The “hallway” to reach Ruby’s room was a set of plywood planks running from one side of the house to the other. I could look down and see the first floor a story below. Walking the planks was like performing the trapeze in a dark circus, only everyone’s gone home already and they’ve taken the net with them, so if you fall, the hard ground is all that’s there to catch you.
Ruby balanced on the planks without looking down. She didn’t put a hand to the wall to keep steady. Once in her room I could see that her clothes were scattered about, and a chair was set up in the middle of the floor to hold only sunglasses, and her dresser drawers spilled out more than they held, all of which was like her, explosive and full of color and impossible to step over unscathed because she was everywhere.
The room itself was small, but the bed she slept on was grand, with four tall posts and a place to hang a canopy, though it only held a few T-shirts and a gypsy skirt. The bed was high off the ground, as if a stepladder was needed to get up on it, but I didn’t see a stepladder, so I imagined Ruby doing running leaps to reach the bed, nosedives and somersaults from off the chair of sunglasses to the mattress beyond. She’d do it, too—it was something we would have done together, had this been our bed.
I went to her side of the bed, where on the tangled sheets was last night’s nightgown, skimpy and dotted with bloodred ladybugs, and one white sock.
On the sock, she’d penned a note to herself at the ankle:
cocoa pebbles dish soap
birdseed tampons
string cheese—lots
A shopping list. She always used to write them in the strangest places.
I stepped around to the other side of the bed, the side where I figured this new boyfriend of hers got to sleep.
I could tell he shared this room. His stuff was all over. There on the dresser, a man’s wallet and a bulky ring of grime-encrusted keys. Hanging over a chair, a pair of work pants, the kind with pockets running up the legs and you can’t imagine how anyone would need all those pockets, but I guess her boyfriend, Jonah, did. Those were his discarded boxers on the floor. Here was his wrinkled half of the sheets.
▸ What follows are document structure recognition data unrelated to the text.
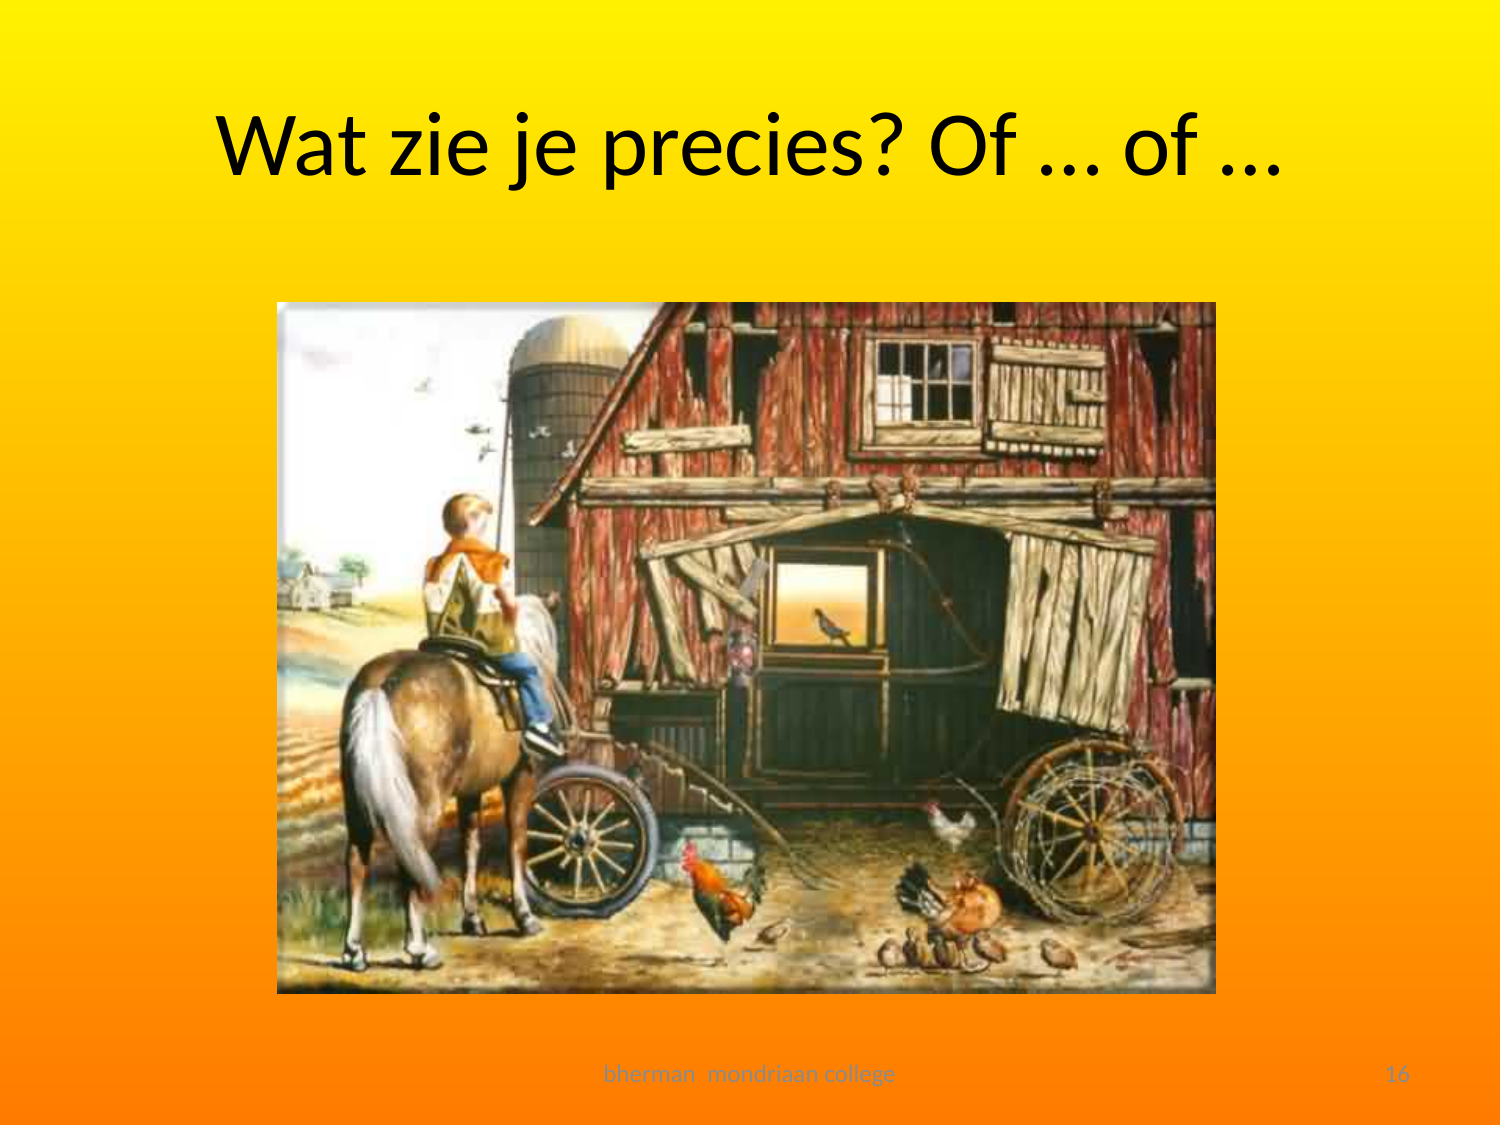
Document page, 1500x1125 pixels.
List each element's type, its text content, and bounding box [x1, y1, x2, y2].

footer bherman mondriaan college [512, 1042, 988, 1103]
slide_number 16 [1074, 1042, 1425, 1103]
picture [277, 302, 1216, 994]
title Wat zie je precies? Of … of … [75, 45, 1425, 233]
It bothered me to imagine him sleeping on that tall bed beside my sister. To think of some guy I’d never met peeling off his pants in front of her and putting his head on a pillow beside her head.
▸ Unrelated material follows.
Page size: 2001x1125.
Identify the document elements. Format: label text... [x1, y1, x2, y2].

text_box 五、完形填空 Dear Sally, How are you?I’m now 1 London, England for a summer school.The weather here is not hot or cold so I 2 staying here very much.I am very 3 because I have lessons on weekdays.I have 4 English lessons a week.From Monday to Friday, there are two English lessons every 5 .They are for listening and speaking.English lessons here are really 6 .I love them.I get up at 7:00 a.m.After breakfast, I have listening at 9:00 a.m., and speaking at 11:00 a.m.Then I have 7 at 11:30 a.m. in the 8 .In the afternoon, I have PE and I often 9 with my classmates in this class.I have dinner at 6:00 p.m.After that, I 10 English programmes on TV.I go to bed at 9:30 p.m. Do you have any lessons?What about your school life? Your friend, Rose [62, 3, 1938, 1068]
I tore my eyes away from the bed and checked the room again, taking it all in.
“You’re quiet,” she said. “What’re you looking for?”
“Nothing. I don’t know.”
What I was looking for made no sense, not even to me. Something magical had happened, and London was apparent living proof of it, and maybe I thought there’d be some kind of evidence in here. Like Ruby might’ve dropped a clue out of her pocket. She could be clumsy like that.
Like if I lifted up my foot, all explanations would be right here.
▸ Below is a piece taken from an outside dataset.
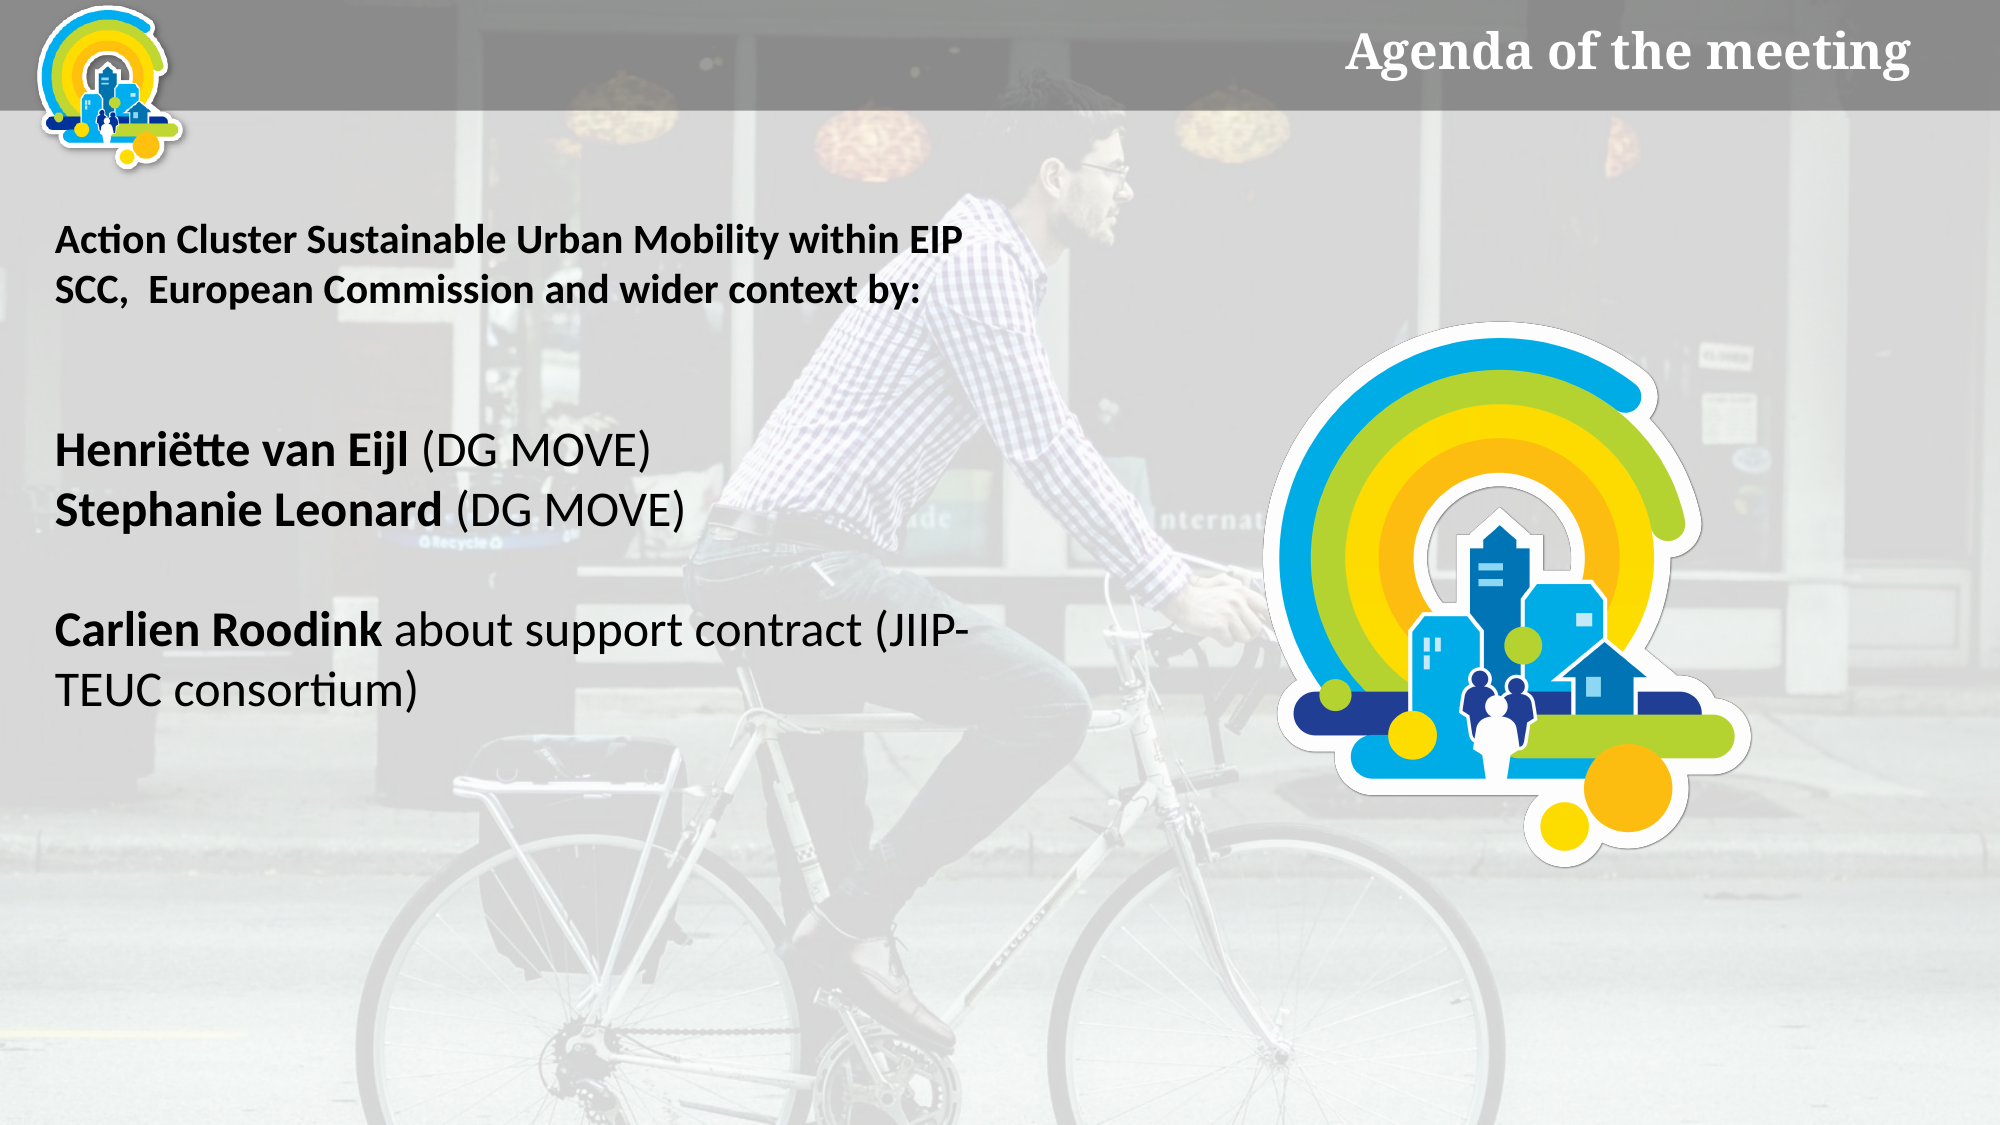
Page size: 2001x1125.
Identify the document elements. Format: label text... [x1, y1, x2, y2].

I did notice that Ruby had two huge windows in her room—looking out behind the house in the direction of the reservoir. They were dark for now, since it was night, but when the sun came up, there would be no curtains or shades to keep the water from showing clear.
“You’ll sleep here tonight,” she announced. “With me. But take that side, the one near the wall, not the windows.”
Jonah’s side, she meant. She said those words and clapped her hands together and it was done, without informing the boyfriend first, because why would we?
It was decided and, soon, it was happening: my first night under my sister’s new roof. Soon, we were on the bed, divvying up the pillows, and she was so close I could feel her elbow in my side and her knee crushing my elbow. We had each other again, and there was nothing and no one that could get between us.
Everything was as it should be—except for the one thing.
The girl at the keg, the one we’d dropped off in the middle of the road.
The dead girl who was no longer dead.
That’s the one thing that prickled at me.
Somehow, while I was gone, she’d been reanimated, blown full of air so she could take her breaths again among us. My sister was connected to her now—which meant I was also, if my sister was.
London was back, as I was—and she shouldn’t be.